Patrick A. Parenteau, a professor at the Vermont Law School, said a ruling against Perdue would be a first, but cautioned that his reading of the court record so far leaves him wondering if the Waterkeeper Alliance can prove pollution came from the farm.
"The difficulty of proving a discharge here looks like it could be significant," he said. "The plaintiff has the burden of proof. … And Judge Nickerson has signaled the plaintiffs have a problem. They'd better come forward with some convincing evidence."
It's rare, but Parenteau said he knows of one failed pollution lawsuit where a judge "socked" an environmental group to pay the other side's legal expenses.

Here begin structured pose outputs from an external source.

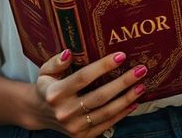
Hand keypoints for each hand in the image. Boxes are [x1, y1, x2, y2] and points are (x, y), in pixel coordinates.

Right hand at [30, 49, 146, 136]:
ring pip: (106, 112)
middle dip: (123, 82)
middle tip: (140, 70)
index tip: (121, 56)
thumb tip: (69, 52)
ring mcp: (74, 126)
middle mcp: (64, 111)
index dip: (103, 66)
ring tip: (141, 85)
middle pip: (99, 96)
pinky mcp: (82, 136)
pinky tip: (134, 102)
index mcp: (55, 92)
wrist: (39, 113)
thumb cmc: (47, 86)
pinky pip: (106, 124)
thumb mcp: (45, 70)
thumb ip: (56, 61)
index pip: (83, 77)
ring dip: (126, 99)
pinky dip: (122, 114)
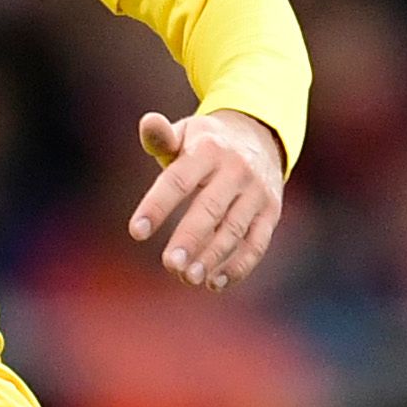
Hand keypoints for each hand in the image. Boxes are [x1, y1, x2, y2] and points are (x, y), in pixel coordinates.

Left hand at [129, 108, 286, 290]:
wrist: (260, 135)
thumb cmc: (206, 143)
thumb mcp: (186, 132)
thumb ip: (162, 136)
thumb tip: (148, 122)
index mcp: (208, 149)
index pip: (179, 180)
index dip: (157, 205)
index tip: (136, 232)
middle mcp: (236, 170)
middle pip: (210, 208)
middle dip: (190, 238)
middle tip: (169, 264)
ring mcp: (257, 192)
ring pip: (235, 229)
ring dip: (213, 256)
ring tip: (188, 278)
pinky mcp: (271, 211)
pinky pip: (257, 242)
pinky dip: (239, 266)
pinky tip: (215, 283)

"It's a shame that it's gone this far," said Lee Richardson, who raises chickens for Perdue on his farm near Willards in Wicomico County. He said the case has left him and other farmers feeling threatened.
The Assateague Coastal Trust's Jones, a retired Salisbury University biologist, said the lawsuit isn't meant to threaten farmers, and he acknowledges that Perdue has been more "environmentally sensitive" than other poultry companies.
"What's being ignored here are the environmental impacts," said Jones. "Some way we've got to solve this. We've got to break this jogjam."